The Good and Bad of the Windows Phone
Windows Phone is a smartphone operating system developed by Microsoft. Utilizing Microsoft’s patented metro-style interface, Windows Phone boasts a simple yet attractive presentation that keeps user interests at the forefront of its design.
The most distinguishable feature of a Windows Phone device is the Live Tiles pinned onto the start screen. These squares or rectangular icons aren’t just moving visual representations of apps and phone features, but are more importantly canvases through which live information can be viewed. Thanks to these automatically updating icons, users can look up weather details, read recent tweets and Facebook posts, and retrieve other tidbits of information without having to open any dedicated applications. In addition, following the release of Windows Phone 8 this year, texts and emails can also be viewed via Live Tiles.

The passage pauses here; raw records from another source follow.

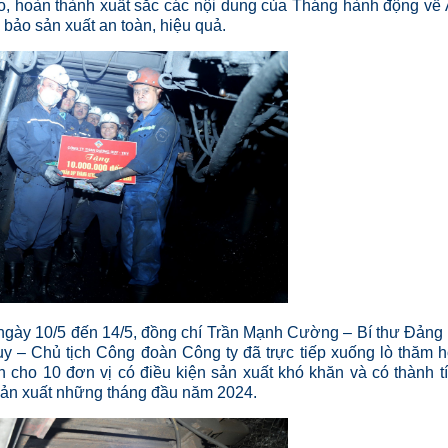
, hoàn thành xuất sắc các nội dung của Tháng hành động về
ảo sản xuất an toàn, hiệu quả.
 ngày 10/5 đến 14/5, đồng chí Trần Mạnh Cường – Bí thư Đảng
 – Chủ tịch Công đoàn Công ty đã trực tiếp xuống lò thăm h
 cho 10 đơn vị có điều kiện sản xuất khó khăn và có thành t
 sản xuất những tháng đầu năm 2024.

This effortless process of sharing information with friends and family isn’t limited to incoming communication; Windows Phone devices can also handle outgoing communication just as easily with impressive out-of-the-box social media integration. For instance, on top of compiling a live feed of updates from synced social media outlets, personal posts submitted through the Windows Phone People Hub are similarly shared throughout all selected social networking accounts. In real-time, Windows Phone owners can also maintain text-based conversations with people using different communication channels like texts, Facebook Chat, and Windows Live, on a single continuous thread.
Although these and other features like Xbox Live integration, Local Scout — a tool for discovering nearby hotspots and events — and the newly added Internet Explorer 10 browser are all standout functions, Windows Phone isn’t without its drawbacks. The most glaring of which is the gaping margin of available applications in the Windows Phone marketplace compared to other major mobile operating systems. While Apple’s iOS and Google’s Android markets have over 700,000 applications respectively, Windows Phone just surpassed the 125,000 mark last October. Furthermore, although the Windows Phone 8 upgrade addressed many of the platform’s earlier shortcomings, such as low pixel density and a lack of multi-core processor support, Microsoft’s late entrance into the mobile arena has them struggling to keep up with newer smartphone standards, like reliable voice controls.
Microsoft still has some catching up to do technologically with their mobile operating system. Only time will tell if Windows Phone can ever bridge the gap between itself and the more technologically to-date competitors in the market.